### List of tasks
**1.** List every hyphenated word that appears in the tutorial on the Néel vector and spin waves.
**2.** Retype the passage of the Néel vector tutorial from "To obtain this" up to and including "of a ring).", keeping its wording and punctuation unchanged.
**3.** Extend the tutorial on the Néel vector and discrete spin waves, picking up after its final sentence.

### Supplied text
Tutorial


Quantum Rotation of the Néel Vector and Discrete Spin Waves

The ground state of a ring of magnetic moments (spins) with antiferromagnetic next-neighbor interactions can be displayed, in a classical picture, as a series of arrows pointing up and downwards:


Ground-state spin configuration of an antiferromagnet.

To obtain this representation, the spin ring was "cut" and then unfolded into a linear chain (with periodic boundary conditions to reinforce the properties of a ring).

Because of the antiferromagnetic interactions, the spins are collinear in the ground state. Then the spin configuration can be represented by one single vector of unit length, which for example might be chosen to be always parallel to the leftmost spin in the above picture. This unit vector tracing the coherent motion of the individual spins is called the Néel vector. A Néel vector can be also defined quantum mechanically, but it becomes most useful if the individual spins are at least that large that their dynamics is well grasped by a semiclassical description. In a pure classical picture, as used above (and in the following) the quantum mechanical zero-point motion is neglected. But this is not too bad if the spins behave semiclassically, and we can use our classical thinking.

[Body or hand keypoint data]
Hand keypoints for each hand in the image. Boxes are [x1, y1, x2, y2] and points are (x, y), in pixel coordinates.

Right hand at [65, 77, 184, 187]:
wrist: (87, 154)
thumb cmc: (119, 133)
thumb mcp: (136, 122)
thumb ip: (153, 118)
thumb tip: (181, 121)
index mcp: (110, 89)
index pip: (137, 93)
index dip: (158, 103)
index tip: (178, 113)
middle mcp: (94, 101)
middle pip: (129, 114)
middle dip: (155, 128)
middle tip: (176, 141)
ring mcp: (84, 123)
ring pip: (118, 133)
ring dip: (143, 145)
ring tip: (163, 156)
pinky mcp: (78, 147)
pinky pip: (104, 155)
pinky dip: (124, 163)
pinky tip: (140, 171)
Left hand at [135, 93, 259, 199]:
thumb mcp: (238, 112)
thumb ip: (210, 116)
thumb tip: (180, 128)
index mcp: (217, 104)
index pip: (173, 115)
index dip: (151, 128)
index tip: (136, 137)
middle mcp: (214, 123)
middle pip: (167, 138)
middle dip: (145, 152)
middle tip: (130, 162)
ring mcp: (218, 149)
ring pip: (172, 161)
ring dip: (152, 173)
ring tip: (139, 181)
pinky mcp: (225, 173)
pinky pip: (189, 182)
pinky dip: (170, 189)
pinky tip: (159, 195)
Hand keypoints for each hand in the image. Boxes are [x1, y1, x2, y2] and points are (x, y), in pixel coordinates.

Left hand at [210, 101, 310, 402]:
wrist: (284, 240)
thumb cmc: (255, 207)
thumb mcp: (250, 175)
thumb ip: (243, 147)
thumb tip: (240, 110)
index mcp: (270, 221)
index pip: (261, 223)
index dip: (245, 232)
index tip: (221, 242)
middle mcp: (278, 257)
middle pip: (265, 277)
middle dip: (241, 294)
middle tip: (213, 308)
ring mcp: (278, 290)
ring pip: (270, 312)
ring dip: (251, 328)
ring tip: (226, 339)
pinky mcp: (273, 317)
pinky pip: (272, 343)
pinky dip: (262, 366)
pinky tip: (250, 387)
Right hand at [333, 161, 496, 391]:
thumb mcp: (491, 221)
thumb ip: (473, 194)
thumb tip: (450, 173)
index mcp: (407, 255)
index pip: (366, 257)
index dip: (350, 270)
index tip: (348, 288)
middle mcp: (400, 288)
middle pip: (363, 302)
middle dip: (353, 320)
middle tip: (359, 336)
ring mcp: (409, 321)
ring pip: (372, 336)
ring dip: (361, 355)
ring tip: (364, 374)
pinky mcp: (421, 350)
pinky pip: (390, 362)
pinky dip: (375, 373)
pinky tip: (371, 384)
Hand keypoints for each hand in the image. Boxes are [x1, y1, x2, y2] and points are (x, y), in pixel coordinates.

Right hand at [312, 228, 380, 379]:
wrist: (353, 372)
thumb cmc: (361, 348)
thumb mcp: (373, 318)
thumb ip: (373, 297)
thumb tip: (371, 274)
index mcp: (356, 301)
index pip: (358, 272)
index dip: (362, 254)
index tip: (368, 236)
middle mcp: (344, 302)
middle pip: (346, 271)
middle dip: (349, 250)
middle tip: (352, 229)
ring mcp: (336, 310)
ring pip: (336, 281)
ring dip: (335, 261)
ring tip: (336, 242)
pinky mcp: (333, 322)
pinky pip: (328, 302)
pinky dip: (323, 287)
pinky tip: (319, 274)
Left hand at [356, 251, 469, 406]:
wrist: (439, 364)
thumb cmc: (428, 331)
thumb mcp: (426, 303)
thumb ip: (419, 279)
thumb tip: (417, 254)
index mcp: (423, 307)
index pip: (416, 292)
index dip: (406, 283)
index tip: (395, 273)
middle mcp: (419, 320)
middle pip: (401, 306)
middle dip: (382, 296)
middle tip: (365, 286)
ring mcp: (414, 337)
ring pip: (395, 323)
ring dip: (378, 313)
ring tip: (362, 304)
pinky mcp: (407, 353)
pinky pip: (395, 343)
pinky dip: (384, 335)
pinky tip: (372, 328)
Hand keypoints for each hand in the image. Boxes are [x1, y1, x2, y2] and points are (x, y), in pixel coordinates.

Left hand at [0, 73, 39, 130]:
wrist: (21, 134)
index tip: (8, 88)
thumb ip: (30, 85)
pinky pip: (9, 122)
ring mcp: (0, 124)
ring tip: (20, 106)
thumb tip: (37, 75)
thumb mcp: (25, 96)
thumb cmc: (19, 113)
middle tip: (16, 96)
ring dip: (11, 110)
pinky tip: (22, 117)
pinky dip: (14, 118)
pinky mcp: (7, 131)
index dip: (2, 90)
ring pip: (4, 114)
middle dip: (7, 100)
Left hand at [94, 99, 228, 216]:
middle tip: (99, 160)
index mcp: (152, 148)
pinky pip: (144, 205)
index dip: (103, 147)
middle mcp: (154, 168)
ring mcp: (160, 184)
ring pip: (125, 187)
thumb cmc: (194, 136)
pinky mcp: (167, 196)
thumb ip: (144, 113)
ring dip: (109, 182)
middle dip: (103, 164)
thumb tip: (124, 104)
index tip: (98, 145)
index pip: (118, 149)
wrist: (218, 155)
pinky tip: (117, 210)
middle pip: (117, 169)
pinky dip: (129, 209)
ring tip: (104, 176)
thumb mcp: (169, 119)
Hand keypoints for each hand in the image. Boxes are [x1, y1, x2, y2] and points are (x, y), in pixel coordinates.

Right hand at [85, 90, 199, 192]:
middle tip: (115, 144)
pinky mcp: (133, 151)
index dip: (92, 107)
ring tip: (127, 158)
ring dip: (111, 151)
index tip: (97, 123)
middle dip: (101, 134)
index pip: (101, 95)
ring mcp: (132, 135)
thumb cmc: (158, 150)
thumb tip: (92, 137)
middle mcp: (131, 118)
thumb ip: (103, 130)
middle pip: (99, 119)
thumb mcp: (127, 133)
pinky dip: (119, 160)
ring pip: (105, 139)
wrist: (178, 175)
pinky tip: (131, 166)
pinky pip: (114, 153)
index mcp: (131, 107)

--

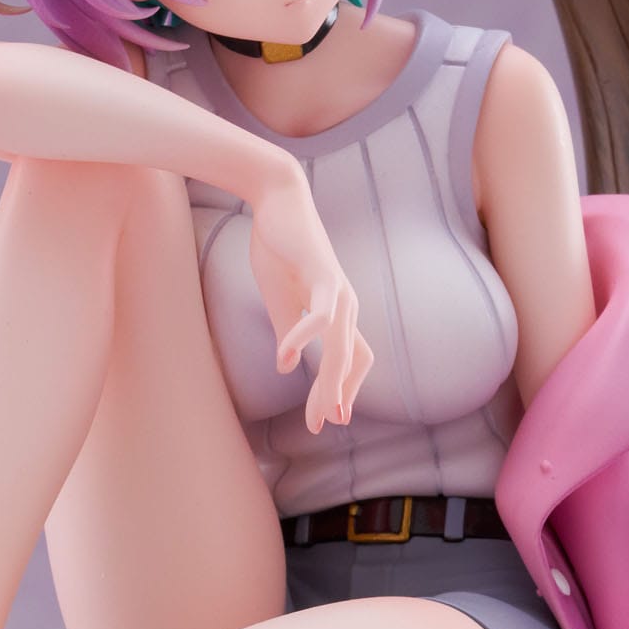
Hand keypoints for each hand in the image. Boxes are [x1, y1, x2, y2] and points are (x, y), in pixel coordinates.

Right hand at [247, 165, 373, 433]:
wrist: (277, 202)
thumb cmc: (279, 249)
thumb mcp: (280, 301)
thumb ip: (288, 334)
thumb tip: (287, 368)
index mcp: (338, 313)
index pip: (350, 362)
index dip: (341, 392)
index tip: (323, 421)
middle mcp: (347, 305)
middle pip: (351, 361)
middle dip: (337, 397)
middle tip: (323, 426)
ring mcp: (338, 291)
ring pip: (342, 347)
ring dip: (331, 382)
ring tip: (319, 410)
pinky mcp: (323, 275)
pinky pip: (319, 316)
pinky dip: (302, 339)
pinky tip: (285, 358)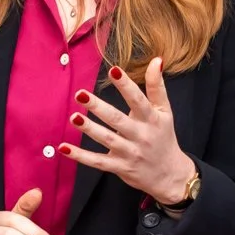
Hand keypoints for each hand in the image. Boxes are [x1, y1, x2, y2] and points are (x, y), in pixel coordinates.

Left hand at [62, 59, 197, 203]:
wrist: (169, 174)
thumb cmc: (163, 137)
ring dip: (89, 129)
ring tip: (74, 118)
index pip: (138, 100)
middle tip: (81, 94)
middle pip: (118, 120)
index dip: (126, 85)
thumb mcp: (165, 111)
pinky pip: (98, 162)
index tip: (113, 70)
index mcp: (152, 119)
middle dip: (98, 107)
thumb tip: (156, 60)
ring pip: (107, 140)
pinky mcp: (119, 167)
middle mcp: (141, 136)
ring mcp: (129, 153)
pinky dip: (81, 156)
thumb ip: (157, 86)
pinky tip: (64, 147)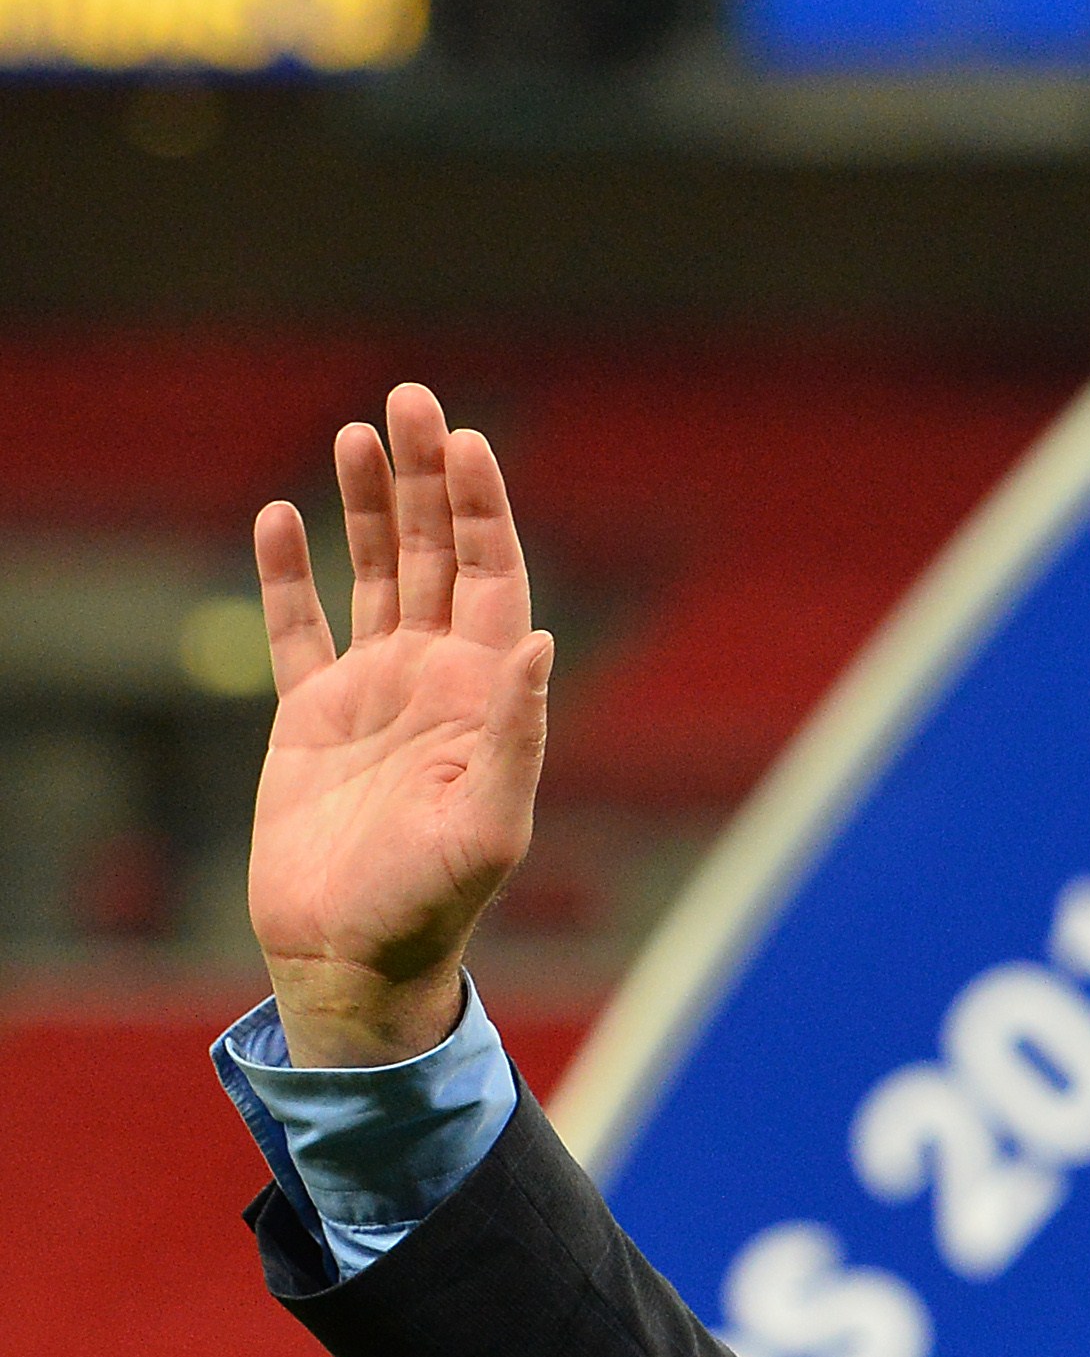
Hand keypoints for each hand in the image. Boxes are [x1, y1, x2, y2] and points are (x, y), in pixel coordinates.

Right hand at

* * *

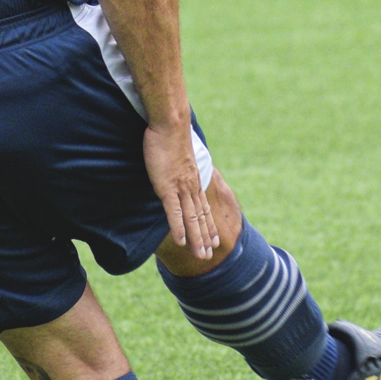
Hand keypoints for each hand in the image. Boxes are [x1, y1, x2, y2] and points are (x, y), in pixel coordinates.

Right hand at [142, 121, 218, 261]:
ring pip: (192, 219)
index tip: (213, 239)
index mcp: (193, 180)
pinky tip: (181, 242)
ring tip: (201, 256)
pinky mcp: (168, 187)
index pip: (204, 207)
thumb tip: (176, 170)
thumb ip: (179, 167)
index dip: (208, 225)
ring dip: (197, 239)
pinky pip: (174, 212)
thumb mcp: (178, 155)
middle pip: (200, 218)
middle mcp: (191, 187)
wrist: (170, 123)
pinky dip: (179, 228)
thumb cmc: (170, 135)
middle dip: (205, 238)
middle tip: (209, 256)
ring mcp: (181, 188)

### Answers given
**1.**
next-neighbor
Ground-state
zero-point

**2.**
To obtain this representation, the spin ring was "cut" and then unfolded into a linear chain (with periodic boundary conditions to reinforce the properties of a ring).

**3.**
Having an idea of the ground state, one can discuss the possible excitations. One obvious excitation would be to "flip" one of the spins, or more precisely, to change the magnetic quantum number M by one unit (for an up-spin e.g. from M = s to M = s-1). For a spin with spin quantum number larger than s = 1/2, this actually corresponds more to a canting of the spin than to a complete flip. The energy required for such a "flip" is on the order of twice the exchange energy as we have to break up two of the antiferromagnetic bonds. However, importantly, such spin-flip states are NOT eigenstates of the Hamiltonian (as one can choose any one of the N spins of the ring for the flip, there are N such states). That is, the matrix elements <spin n flipped|H|spin n+1 flipped> are not zero and the flip excitation can "hop" along the ring from one site to the next. Because of the non-zero hopping integrals of the localized spin-flip excitations, they have to be combined to form delocalized, wave-like excitations characterized by a wave vector k. These are the celebrated spin waves. The quantum theory for the antiferromagnetic spin waves was given already more than 50 years ago in a seminal paper of P. W. Anderson. The characteristic feature of the spin waves is that, in a classical picture, the endpoints of the spin arrows rotate around their up und down orientations, but such that the relative phases, determined by the wave vector k, remain constant in time. This results in a wave-like behavior, as it is shown here:


Spin-wave excitation in an antiferromagnet.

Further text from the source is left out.